▶ _SOURCE DATA_

..............................

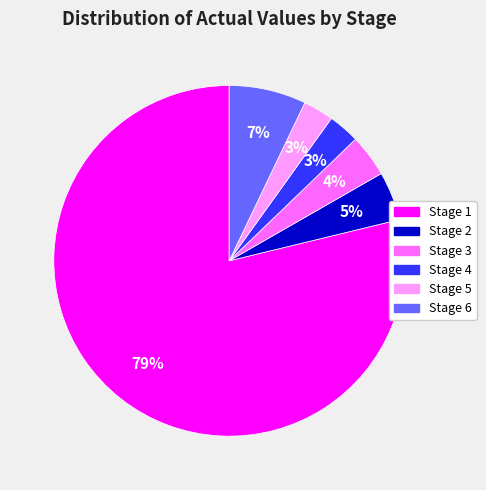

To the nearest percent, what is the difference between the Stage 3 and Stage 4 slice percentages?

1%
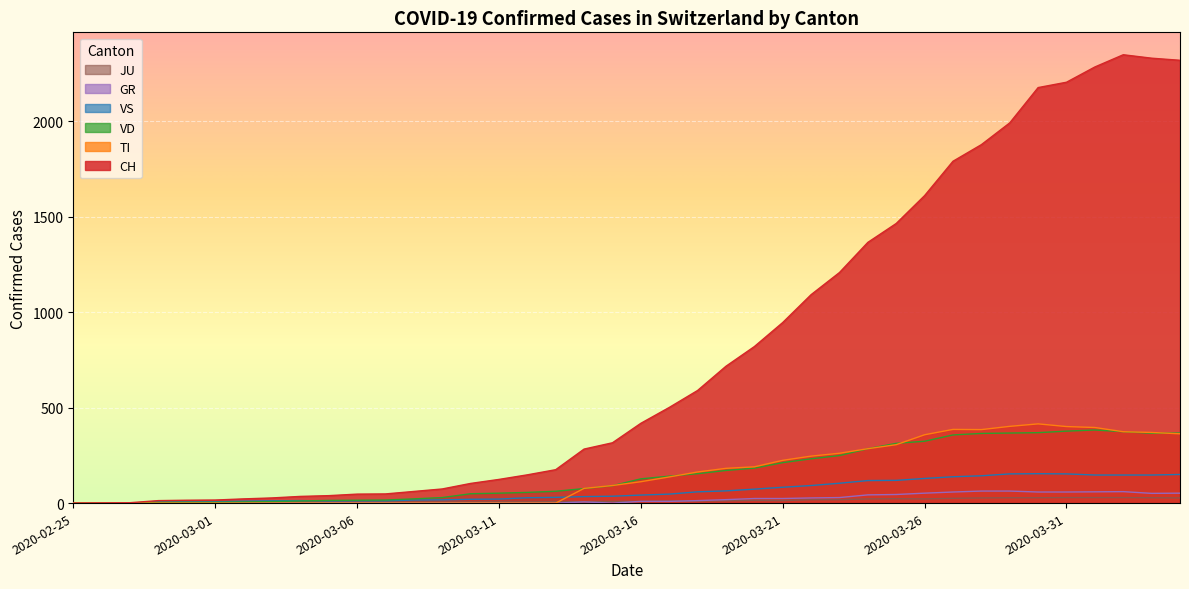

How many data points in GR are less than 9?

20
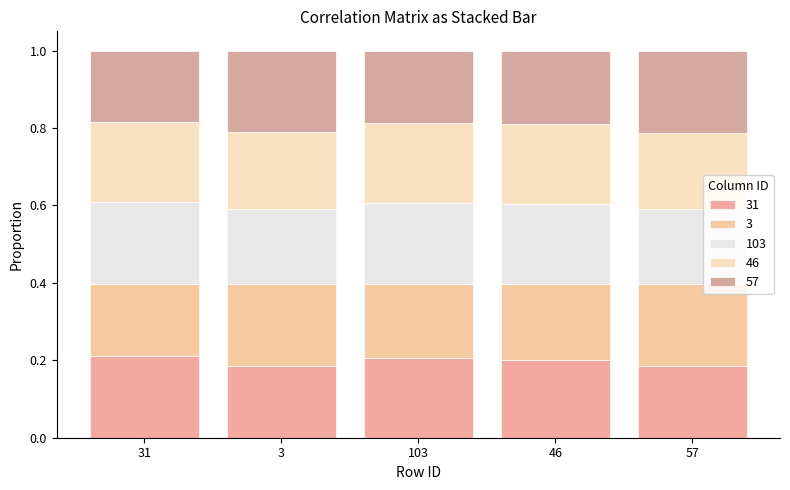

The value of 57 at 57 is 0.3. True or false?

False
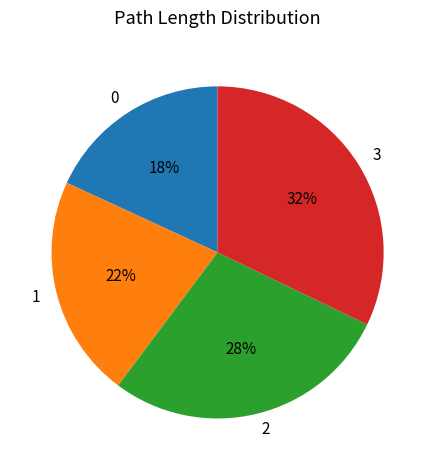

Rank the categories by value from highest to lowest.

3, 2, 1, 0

..............................

▶ _WHAT YOU NEED TO DO_
Collect every line of the records that contains the string "value", treating uppercase and lowercase as different.

▶ _EXERCISE SOLUTION_
The value of 57 at 57 is 0.3. True or false?
Rank the categories by value from highest to lowest.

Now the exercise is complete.